University of Texas at Austin professor wins prestigious international math prize
April 6, 2005
AUSTIN, Texas—University of Texas at Austin Professor Luis A. Caffarelli has won the prestigious 2005 Rolf Schock Prize for mathematics.
The Royal Swedish Academy, the same organization that grants Nobel prizes, awards the Schock prizes every two years in mathematics, visual arts, musical arts, and philosophy and logic.
Caffarelli, 56, was recognized for his “important contributions to the theory of nonlinear partial differential equations.” The prize, which includes a $56,000 award, will be given to Caffarelli in October at a ceremony in Stockholm.
The Royal Academy described his work and his impact:
“For 30 years Luis A. Caffarelli has been the world’s leading specialist in free-boundary problems for non-linear differential equations; his pioneering solutions have tackled many classic problems that have long defied mathematicians. It will probably be decades before they have utilized all the techniques he has created.”
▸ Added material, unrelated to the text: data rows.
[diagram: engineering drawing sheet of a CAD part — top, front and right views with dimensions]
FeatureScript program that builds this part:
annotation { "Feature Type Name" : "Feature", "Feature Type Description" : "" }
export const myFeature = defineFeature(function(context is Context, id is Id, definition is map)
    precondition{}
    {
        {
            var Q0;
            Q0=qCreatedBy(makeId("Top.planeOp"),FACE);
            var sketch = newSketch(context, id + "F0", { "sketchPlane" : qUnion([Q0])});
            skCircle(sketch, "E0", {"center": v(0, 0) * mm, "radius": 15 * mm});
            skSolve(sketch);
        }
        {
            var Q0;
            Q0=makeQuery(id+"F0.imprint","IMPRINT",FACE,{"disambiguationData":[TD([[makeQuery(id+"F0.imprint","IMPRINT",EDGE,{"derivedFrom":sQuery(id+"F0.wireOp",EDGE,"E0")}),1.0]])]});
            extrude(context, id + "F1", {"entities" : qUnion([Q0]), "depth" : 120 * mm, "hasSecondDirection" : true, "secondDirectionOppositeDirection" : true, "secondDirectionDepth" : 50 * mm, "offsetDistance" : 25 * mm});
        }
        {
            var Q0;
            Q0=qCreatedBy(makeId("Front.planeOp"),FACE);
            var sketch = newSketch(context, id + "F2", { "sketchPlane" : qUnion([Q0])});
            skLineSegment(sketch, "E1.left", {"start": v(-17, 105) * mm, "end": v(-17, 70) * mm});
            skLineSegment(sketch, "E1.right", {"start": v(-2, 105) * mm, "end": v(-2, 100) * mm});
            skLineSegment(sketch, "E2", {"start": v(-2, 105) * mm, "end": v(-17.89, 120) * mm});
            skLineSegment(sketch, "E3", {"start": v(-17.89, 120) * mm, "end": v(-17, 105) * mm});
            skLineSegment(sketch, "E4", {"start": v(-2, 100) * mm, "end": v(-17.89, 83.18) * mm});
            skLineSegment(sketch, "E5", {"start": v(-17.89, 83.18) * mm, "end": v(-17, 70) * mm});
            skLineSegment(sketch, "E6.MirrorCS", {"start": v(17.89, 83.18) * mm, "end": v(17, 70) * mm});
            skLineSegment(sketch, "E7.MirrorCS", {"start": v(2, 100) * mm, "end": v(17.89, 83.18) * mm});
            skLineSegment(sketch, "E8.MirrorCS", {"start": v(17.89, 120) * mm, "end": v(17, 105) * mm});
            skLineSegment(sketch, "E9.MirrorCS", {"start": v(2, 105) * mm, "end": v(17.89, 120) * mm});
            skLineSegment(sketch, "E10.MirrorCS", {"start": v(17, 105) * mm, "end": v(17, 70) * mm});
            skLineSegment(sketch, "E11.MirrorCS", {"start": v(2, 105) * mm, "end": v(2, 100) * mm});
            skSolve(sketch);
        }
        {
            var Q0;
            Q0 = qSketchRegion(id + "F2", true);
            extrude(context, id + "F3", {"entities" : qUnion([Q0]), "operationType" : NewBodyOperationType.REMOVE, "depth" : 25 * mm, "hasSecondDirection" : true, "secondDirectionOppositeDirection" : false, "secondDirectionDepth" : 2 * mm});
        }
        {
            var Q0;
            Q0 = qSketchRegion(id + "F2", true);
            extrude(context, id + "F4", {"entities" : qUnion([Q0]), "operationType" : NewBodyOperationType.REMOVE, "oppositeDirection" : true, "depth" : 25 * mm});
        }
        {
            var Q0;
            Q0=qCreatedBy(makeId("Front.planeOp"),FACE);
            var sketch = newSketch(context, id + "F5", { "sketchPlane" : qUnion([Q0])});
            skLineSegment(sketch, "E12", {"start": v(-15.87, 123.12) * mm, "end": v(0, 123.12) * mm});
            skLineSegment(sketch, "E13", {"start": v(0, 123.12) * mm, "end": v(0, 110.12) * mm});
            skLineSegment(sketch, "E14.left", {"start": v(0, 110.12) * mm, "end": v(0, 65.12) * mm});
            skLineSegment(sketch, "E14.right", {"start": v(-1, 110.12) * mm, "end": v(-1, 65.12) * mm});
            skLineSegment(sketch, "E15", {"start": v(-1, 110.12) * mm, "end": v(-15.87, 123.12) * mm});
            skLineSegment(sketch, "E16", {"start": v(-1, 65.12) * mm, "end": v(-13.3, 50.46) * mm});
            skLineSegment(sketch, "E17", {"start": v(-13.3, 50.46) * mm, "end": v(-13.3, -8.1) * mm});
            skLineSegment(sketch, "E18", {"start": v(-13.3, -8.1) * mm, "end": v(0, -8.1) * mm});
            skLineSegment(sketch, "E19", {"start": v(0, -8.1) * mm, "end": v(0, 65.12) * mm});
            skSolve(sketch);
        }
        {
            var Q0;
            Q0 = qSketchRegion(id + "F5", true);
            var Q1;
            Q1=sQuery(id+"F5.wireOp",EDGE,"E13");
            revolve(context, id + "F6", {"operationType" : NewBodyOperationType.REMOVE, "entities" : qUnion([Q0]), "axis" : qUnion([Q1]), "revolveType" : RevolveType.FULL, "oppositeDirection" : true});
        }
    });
The award was announced Tuesday, April 5. Caffarelli received a call from the Royal Academy while making his morning commute to campus on a shuttle bus.
Caffarelli has taught and conducted research at The University of Texas at Austin since 1997, when he and his wife Dr. Irene Gamba, a professor of mathematics, joined the faculty.
He also has taught at the Institute for Advanced Study at Princeton, N.J., the Courant Institute at New York University, the University of Chicago and the University of Minnesota.
Caffarelli is a native of Argentina and earned master’s and doctor’s degrees at the University of Buenos Aires.
In 1991 he was elected to the National Academy of Sciences. He has been awarded Doctor Honoris Causa from l’Ecole Normal Superieure, Paris; Universidad Autónoma de Madrid, and Universidad de la Plata, Argentina. He received the Bocher Prize in 1984.
Previous winners of the Schock prize for mathematics are Elias Stein (1993), Andrew Wiles (1995), Mikio Sato (1997), Yuri Manin (1999), Elliott Lieb (2001) and Richard Stanley (2003).
The other winners of 2005 Schock prizes are the logician Jaakko Hintikka, architects Kazuyo Sejima and Ryue Nishizawa, and composer Mauricio Kagel.
Rolf Schock, a philosopher and artist who died in 1986, left money in his will for a prize to be awarded in such widely differing subjects as logic and philosophy, mathematics, the visual arts and music. The Royal Swedish Academy of Sciences, the Royal Swedish Academy of Fine Arts and the Royal Swedish Academy of Music have awarded these prizes every other year since 1993.